RobotArena infty: Scalable Robot Benchmarking via Real-to-Sim Translation
Yash Jangir, Yidi Zhang, Kashu Yamazaki, Chenyu Zhang, Kuan-Hsun Tu, Tsung-Wei Ke, Lei Ke, Yonatan Bisk, Katerina Fragkiadaki
2025-10-28
Summary
This paper introduces a new way to test how well robots can perform a variety of tasks, moving beyond the limitations of testing them in the real world or simple computer simulations.
What's the problem?
Testing robots is really hard. Real-world testing takes a lot of time, effort, and can be dangerous if things go wrong. Current computer simulations aren't great either because robots are trained and tested in the *same* fake environment, so it's hard to know if they'll work in a new situation or with data from real-world examples. Plus, figuring out if a robot is doing a good job often requires a person to watch and judge, which doesn't scale well.
What's the solution?
The researchers created a system that uses videos of humans performing tasks to automatically build realistic computer simulations. They then use these simulations to test robots, getting feedback from people online to judge how well the robot is doing. They also change up the simulated environments – like the textures or where objects are placed – to see if the robot can still handle things when conditions aren't perfect. This allows for a lot of testing without the risks and costs of the real world.
Why it matters?
This new testing method is important because it provides a way to reliably and quickly evaluate robots as they become more complex and capable.
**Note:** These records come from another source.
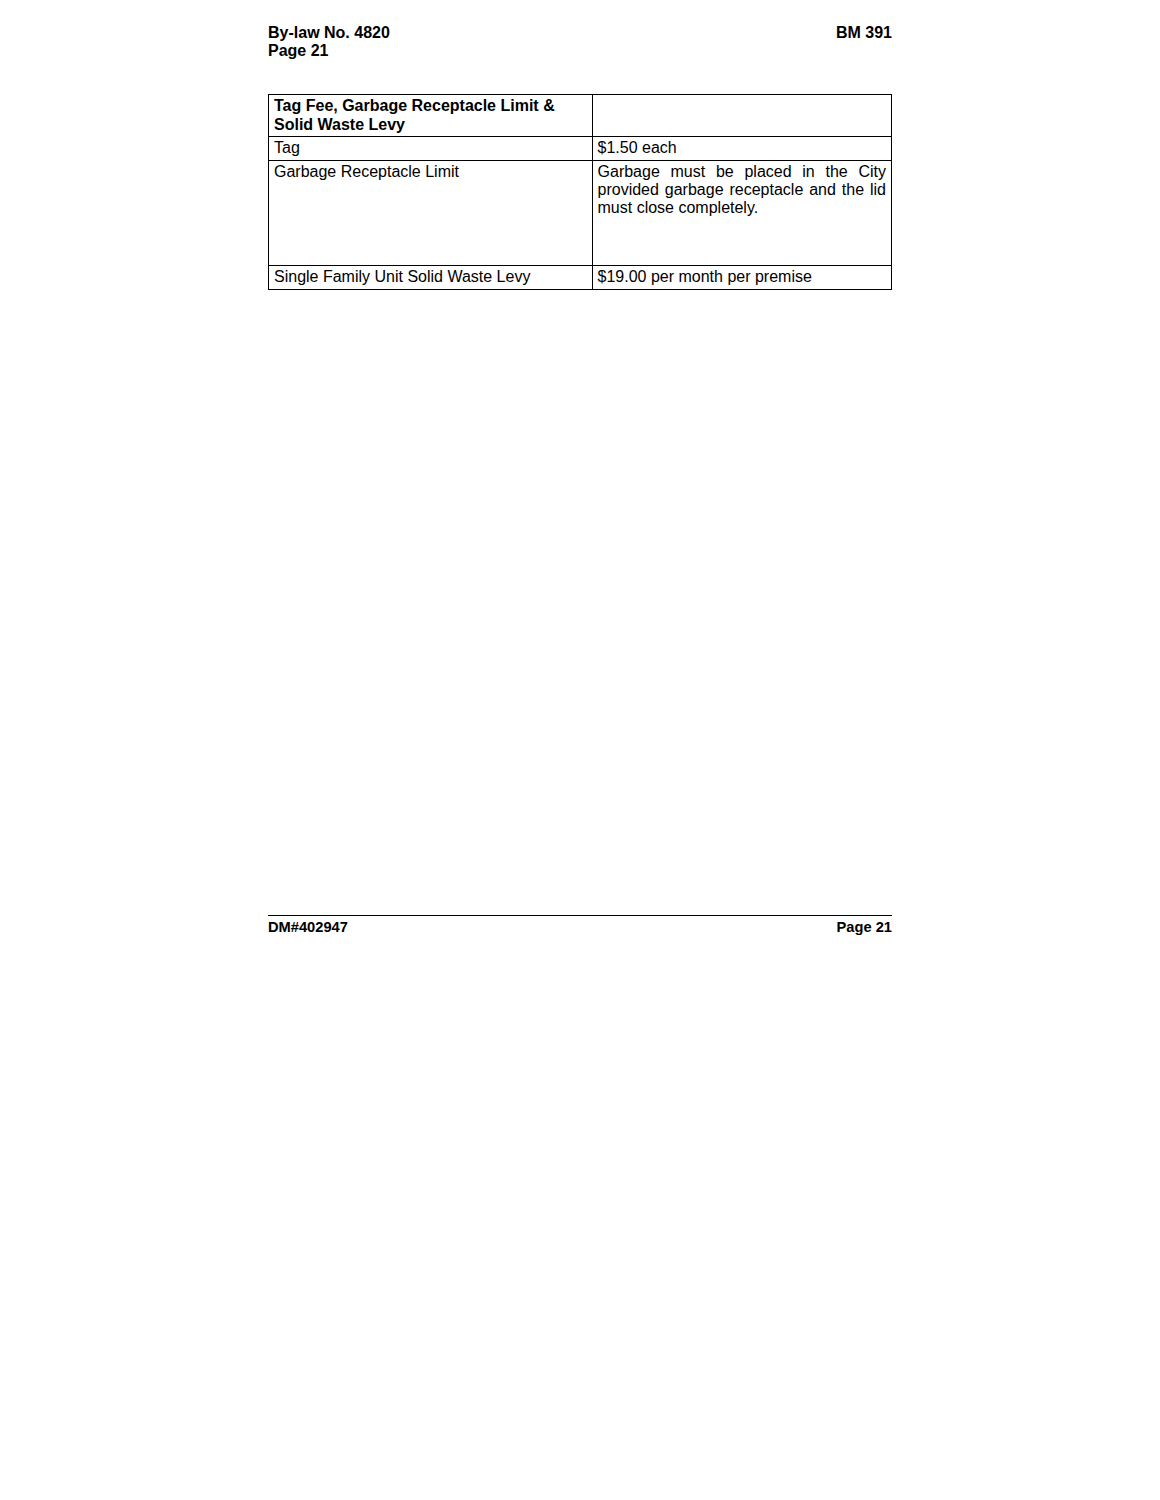By-law No. 4820
Page 21
BM 391
| Tag Fee, Garbage Receptacle Limit & Solid Waste Levy | |
| Tag | $1.50 each |
| Garbage Receptacle Limit | Garbage must be placed in the City provided garbage receptacle and the lid must close completely. |
| Single Family Unit Solid Waste Levy | $19.00 per month per premise |
DM#402947
Page 21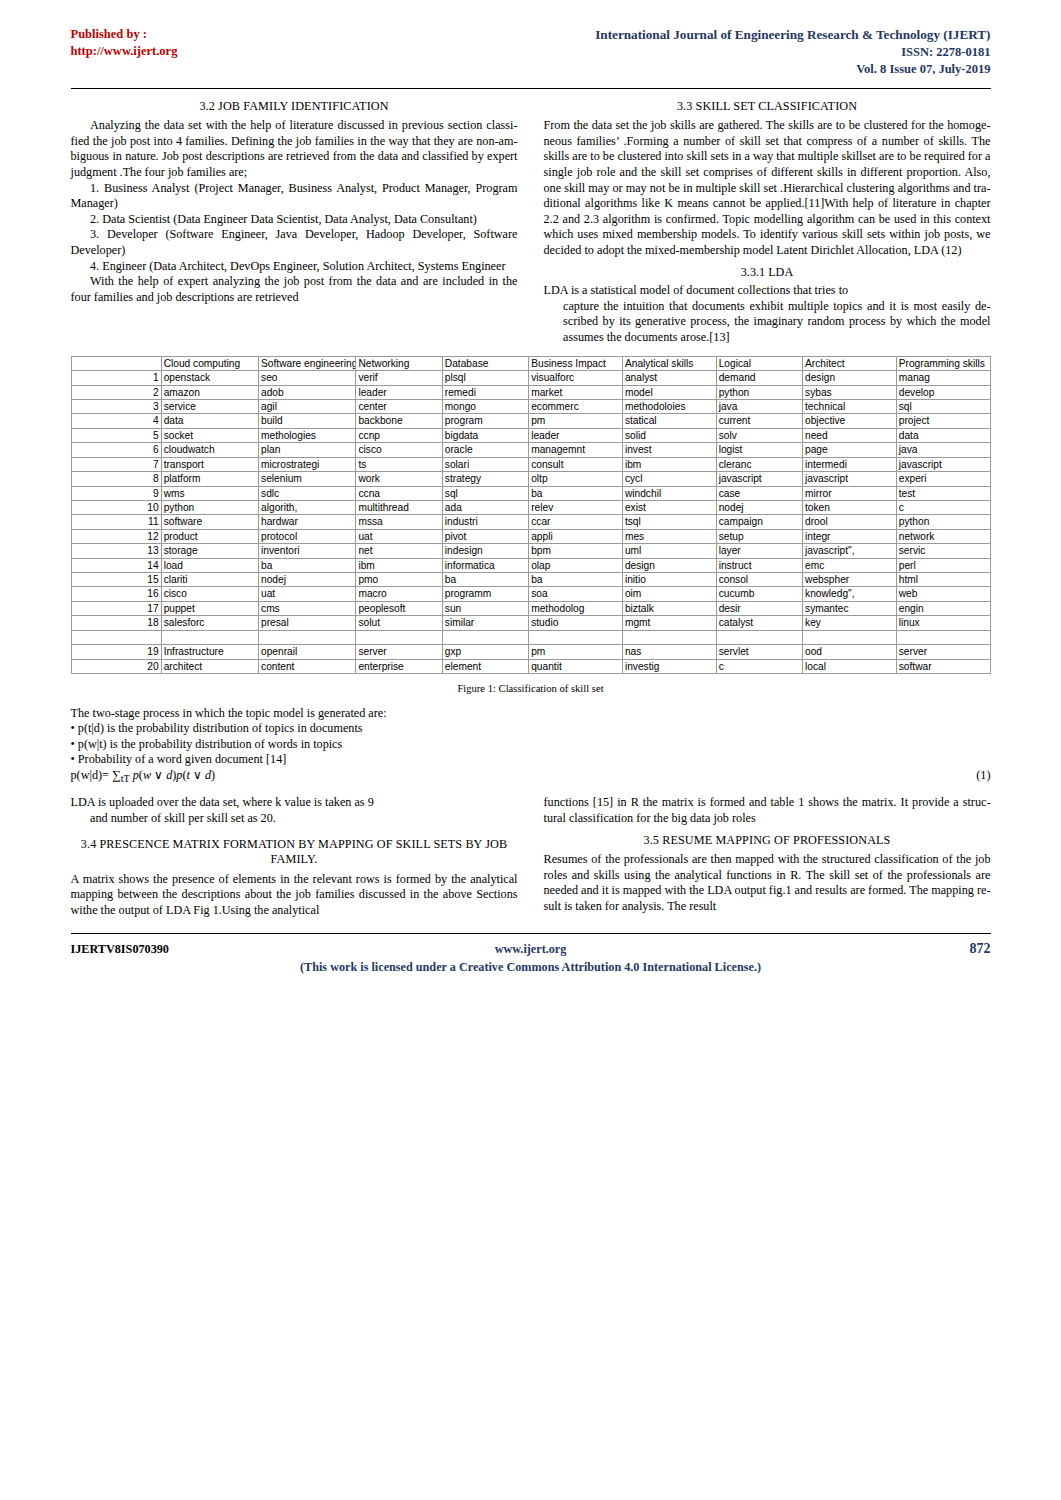Published by :
http://www.ijert.org
International Journal of Engineering Research & Technology (IJERT)
ISSN: 2278-0181
Vol. 8 Issue 07, July-2019
3.2 JOB FAMILY IDENTIFICATION
Analyzing the data set with the help of literature discussed in previous section classified the job post into 4 families. Defining the job families in the way that they are non-ambiguous in nature. Job post descriptions are retrieved from the data and classified by expert judgment .The four job families are;
1. Business Analyst (Project Manager, Business Analyst, Product Manager, Program Manager)
2. Data Scientist (Data Engineer Data Scientist, Data Analyst, Data Consultant)
3. Developer (Software Engineer, Java Developer, Hadoop Developer, Software Developer)
4. Engineer (Data Architect, DevOps Engineer, Solution Architect, Systems Engineer
With the help of expert analyzing the job post from the data and are included in the four families and job descriptions are retrieved
3.3 SKILL SET CLASSIFICATION
From the data set the job skills are gathered. The skills are to be clustered for the homogeneous families’ .Forming a number of skill set that compress of a number of skills. The skills are to be clustered into skill sets in a way that multiple skillset are to be required for a single job role and the skill set comprises of different skills in different proportion. Also, one skill may or may not be in multiple skill set .Hierarchical clustering algorithms and traditional algorithms like K means cannot be applied.[11]With help of literature in chapter 2.2 and 2.3 algorithm is confirmed. Topic modelling algorithm can be used in this context which uses mixed membership models. To identify various skill sets within job posts, we decided to adopt the mixed-membership model Latent Dirichlet Allocation, LDA (12)
3.3.1 LDA
LDA is a statistical model of document collections that tries to
capture the intuition that documents exhibit multiple topics and it is most easily described by its generative process, the imaginary random process by which the model assumes the documents arose.[13]
| | Cloud computing | Software engineering | Networking | Database | Business Impact | Analytical skills | Logical | Architect | Programming skills |
| --- | --- | --- | --- | --- | --- | --- | --- | --- | --- |
| 1 | openstack | seo | verif | plsql | visualforc | analyst | demand | design | manag |
| 2 | amazon | adob | leader | remedi | market | model | python | sybas | develop |
| 3 | service | agil | center | mongo | ecommerc | methodoloies | java | technical | sql |
| 4 | data | build | backbone | program | pm | statical | current | objective | project |
| 5 | socket | methologies | ccnp | bigdata | leader | solid | solv | need | data |
| 6 | cloudwatch | plan | cisco | oracle | managemnt | invest | logist | page | java |
| 7 | transport | microstrategi | ts | solari | consult | ibm | cleranc | intermedi | javascript |
| 8 | platform | selenium | work | strategy | oltp | cycl | javascript | javascript | experi |
| 9 | wms | sdlc | ccna | sql | ba | windchil | case | mirror | test |
| 10 | python | algorith, | multithread | ada | relev | exist | nodej | token | c |
| 11 | software | hardwar | mssa | industri | ccar | tsql | campaign | drool | python |
| 12 | product | protocol | uat | pivot | appli | mes | setup | integr | network |
| 13 | storage | inventori | net | indesign | bpm | uml | layer | javascript", | servic |
| 14 | load | ba | ibm | informatica | olap | design | instruct | emc | perl |
| 15 | clariti | nodej | pmo | ba | ba | initio | consol | webspher | html |
| 16 | cisco | uat | macro | programm | soa | oim | cucumb | knowledg", | web |
| 17 | puppet | cms | peoplesoft | sun | methodolog | biztalk | desir | symantec | engin |
| 18 | salesforc | presal | solut | similar | studio | mgmt | catalyst | key | linux |
| 19 | Infrastructure | openrail | server | gxp | pm | nas | servlet | ood | server |
| 20 | architect | content | enterprise | element | quantit | investig | c | local | softwar |
Figure 1: Classification of skill set
The two-stage process in which the topic model is generated are:
p(t|d) is the probability distribution of topics in documents
p(w|t) is the probability distribution of words in topics
Probability of a word given document [14]
p(w|d)= ∑tT p(w ∨ d)p(t ∨ d)
(1)
LDA is uploaded over the data set, where k value is taken as 9
and number of skill per skill set as 20.
3.4 PRESCENCE MATRIX FORMATION BY MAPPING OF SKILL SETS BY JOB FAMILY.
A matrix shows the presence of elements in the relevant rows is formed by the analytical mapping between the descriptions about the job families discussed in the above Sections withe the output of LDA Fig 1.Using the analytical
functions [15] in R the matrix is formed and table 1 shows the matrix. It provide a structural classification for the big data job roles
3.5 RESUME MAPPING OF PROFESSIONALS
Resumes of the professionals are then mapped with the structured classification of the job roles and skills using the analytical functions in R. The skill set of the professionals are needed and it is mapped with the LDA output fig.1 and results are formed. The mapping result is taken for analysis. The result
IJERTV8IS070390
www.ijert.org
872
(This work is licensed under a Creative Commons Attribution 4.0 International License.)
It addresses a major gap in robotics research by offering a scalable and reproducible benchmark for assessing how well robots trained in the real world can generalize to new situations, ultimately helping to build more versatile and useful robots.
Abstract
The pursuit of robot generalists - instructable agents capable of performing diverse tasks across diverse environments - demands rigorous and scalable evaluation. Yet real-world testing of robot policies remains fundamentally constrained: it is labor-intensive, slow, unsafe at scale, and difficult to reproduce. Existing simulation benchmarks are similarly limited, as they train and test policies within the same synthetic domains and cannot assess models trained from real-world demonstrations or alternative simulation environments. As policies expand in scope and complexity, these barriers only intensify, since defining "success" in robotics often hinges on nuanced human judgments of execution quality. In this paper, we introduce a new benchmarking framework that overcomes these challenges by shifting VLA evaluation into large-scale simulated environments augmented with online human feedback. Leveraging advances in vision-language models, 2D-to-3D generative modeling, and differentiable rendering, our approach automatically converts video demonstrations from widely used robot datasets into simulated counterparts. Within these digital twins, we assess VLA policies using both automated VLM-guided scoring and scalable human preference judgments collected from crowdworkers, transforming human involvement from tedious scene setup, resetting, and safety supervision into lightweight preference comparisons. To measure robustness, we systematically perturb simulated environments along multiple axes, such as textures and object placements, stress-testing policy generalization under controlled variation. The result is a continuously evolving, reproducible, and scalable benchmark for real-world trained robot manipulation policies, addressing a critical missing capability in today's robotics landscape.